Un’escursione affrontata nonostante il maltempo annunciato si è trasformata in una lunga e complessa operazione di salvataggio sui Monti Sibillini. Un escursionista di 31 anni, residente a Camerino, è rimasto bloccato in alta quota a causa di neve abbondante, buio e condizioni ambientali estreme, rendendo necessario l’intervento del Soccorso Alpino.
Escursionista bloccato dal maltempo sul Rifugio del Fargno
L’episodio si è verificato nella giornata di martedì 6 gennaio, quando una copiosissima nevicata — prevista e ampiamente segnalata dai bollettini meteo — ha interessato l’Italia centrale. Nonostante ciò, il giovane ha deciso di salire comunque in quota, raggiungendo la zona del Rifugio del Fargno, tra Ussita e Bolognola, in provincia di Macerata.
Con il sopraggiungere della tormenta di neve, il terreno ricoperto da oltre 50 centimetri di manto nevoso e il calare del buio, l’escursionista si è trovato nell’impossibilità di rientrare a valle. In un primo momento ha trovato riparo all’interno del rifugio, mentre successivamente, secondo la ricostruzione dei soccorritori, si è protetto anche in una nicchia all’esterno della struttura, in attesa di aiuto.
Sette ore di intervento sotto la tormenta
L’allarme ha fatto scattare l’intervento del Soccorso Alpino e Speleologico Marche (Cnsas) intorno alle 17.30. Tre tecnici specializzati hanno affrontato condizioni meteo estremamente difficili per raggiungere il 31enne: neve fitta, vento forte e visibilità ridotta, con uno spessore nevoso che superava abbondantemente il mezzo metro.
L’operazione di recupero si è rivelata particolarmente complessa e si è protratta per oltre sette ore. Durante la discesa verso valle, i soccorritori hanno dovuto gestire non solo la stanchezza accumulata dall’escursionista, ma anche un quadro nivologico critico, caratterizzato dalla presenza di valanghe lungo l’itinerario, ulteriore fattore di rischio nella conduzione dell’intervento.
Rientro a valle e affidamento al 118
Solo a tarda sera la squadra è riuscita a raggiungere il parcheggio di Pintura di Bolognola, all’interno del Parco naturale dei Monti Sibillini. Qui l’escursionista è stato affidato alle cure dei sanitari del 118, giunti sul posto con un’ambulanza per le verifiche cliniche e l’assistenza necessaria dopo le ore trascorse al freddo e sotto stress fisico.
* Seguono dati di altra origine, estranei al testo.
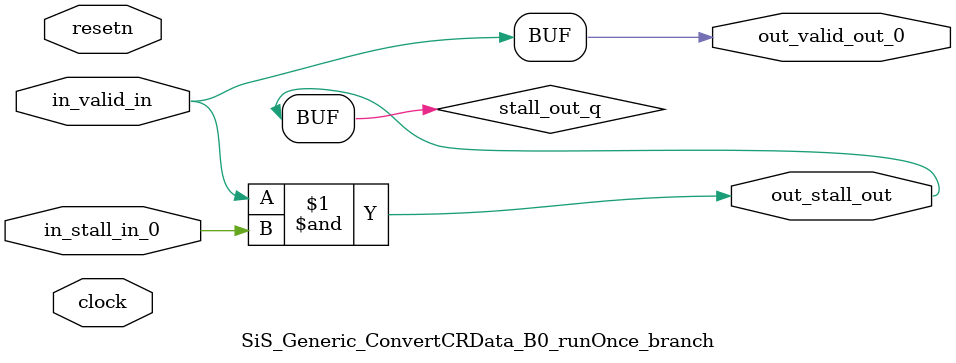
<source format=sv>



(* altera_attribute = "-name AUTO_SHIFT_REGISTER_RECOGNITION OFF; -name MESSAGE_DISABLE 10036; -name MESSAGE_DISABLE 10037; -name MESSAGE_DISABLE 14130; -name MESSAGE_DISABLE 14320; -name MESSAGE_DISABLE 15400; -name MESSAGE_DISABLE 14130; -name MESSAGE_DISABLE 10036; -name MESSAGE_DISABLE 12020; -name MESSAGE_DISABLE 12030; -name MESSAGE_DISABLE 12010; -name MESSAGE_DISABLE 12110; -name MESSAGE_DISABLE 14320; -name MESSAGE_DISABLE 13410; -name MESSAGE_DISABLE 113007; -name MESSAGE_DISABLE 10958" *)
module SiS_Generic_ConvertCRData_B0_runOnce_branch (
    input wire [0:0] in_stall_in_0,
    input wire [0:0] in_valid_in,
    output wire [0:0] out_stall_out,
    output wire [0:0] out_valid_out_0,
    input wire clock,
    input wire resetn
    );

    wire [0:0] stall_out_q;


    // stall_out(LOGICAL,6)
    assign stall_out_q = in_valid_in & in_stall_in_0;

    // out_stall_out(GPOUT,4)
    assign out_stall_out = stall_out_q;

    // out_valid_out_0(GPOUT,5)
    assign out_valid_out_0 = in_valid_in;

endmodule

</source>
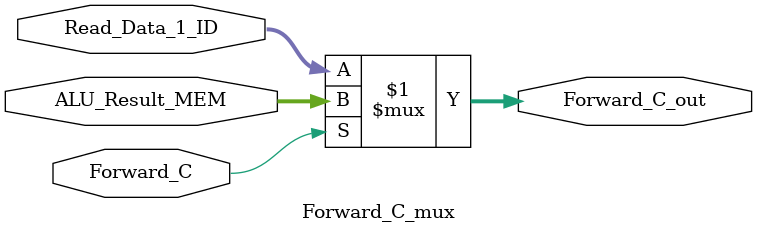
<source format=v>


module Forward_C_mux(
		input [31:0]  Read_Data_1_ID,
		input [31:0]  ALU_Result_MEM,
		input			  Forward_C,
		output [31:0] Forward_C_out
);

assign Forward_C_out = Forward_C ? ALU_Result_MEM : Read_Data_1_ID;

endmodule
</source>
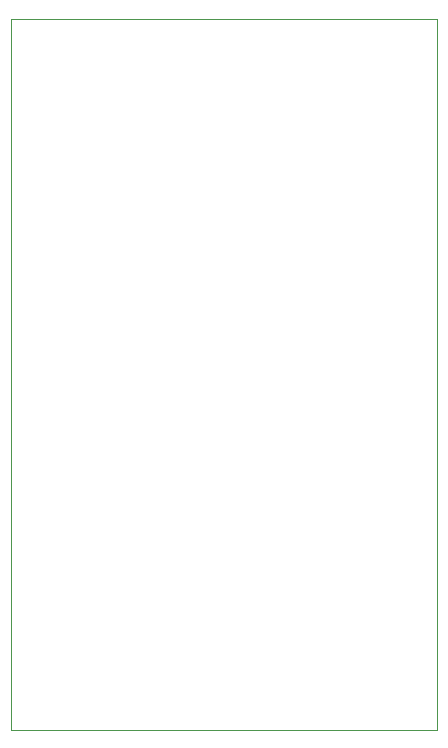
<source format=gm1>
G04 #@! TF.GenerationSoftware,KiCad,Pcbnew,7.0.6*
G04 #@! TF.CreationDate,2024-02-26T11:52:11-05:00*
G04 #@! TF.ProjectId,CHESSmate CPU,43484553-536d-4617-9465-204350552e6b,rev?*
G04 #@! TF.SameCoordinates,Original*
G04 #@! TF.FileFunction,Profile,NP*
%FSLAX46Y46*%
G04 Gerber Fmt 4.6, Leading zero omitted, Abs format (unit mm)*
G04 Created by KiCad (PCBNEW 7.0.6) date 2024-02-26 11:52:11*
%MOMM*%
%LPD*%
G01*
G04 APERTURE LIST*
G04 #@! TA.AperFunction,Profile*
%ADD10C,0.100000*%
G04 #@! TD*
G04 APERTURE END LIST*
D10*
X109100000Y-54110000D02*
X145130000Y-54110000D01*
X145130000Y-114310000D01*
X109100000Y-114310000D01*
X109100000Y-54110000D01*
M02*

</source>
Sicurezza in montagna: l’appello del Soccorso Alpino
L’episodio riporta l’attenzione sull’importanza della preparazione e della prudenza in ambiente montano, soprattutto durante la stagione invernale, quando le condizioni possono peggiorare rapidamente e trasformare un’escursione in una situazione di emergenza.
“Il Soccorso Alpino e Speleologico Marche rinnova l’invito a tutti gli escursionisti a pianificare con attenzione ogni uscita – ricorda il Cnsas marchigiano -, soprattutto in ambiente invernale: è fondamentale consultare preventivamente il bollettino meteorologico e il bollettino valanghe, valutare con prudenza itinerario e orari, ed essere dotati di attrezzatura idonea alla stagione e alle condizioni del terreno”.
Perché questo episodio deve far riflettere
-
Maltempo annunciato: ignorare i bollettini aumenta esponenzialmente i rischi
-
Neve oltre 50 cm: condizioni proibitive anche per escursionisti esperti
-
Valanghe presenti: pericolo elevato lungo i percorsi
-
Soccorso lungo e rischioso: sette ore di intervento in piena tormenta
Un intervento che si è concluso senza gravi conseguenze, ma che evidenzia ancora una volta quanto sia fondamentale non sottovalutare la montagna in inverno e affidarsi sempre a una pianificazione attenta e responsabile.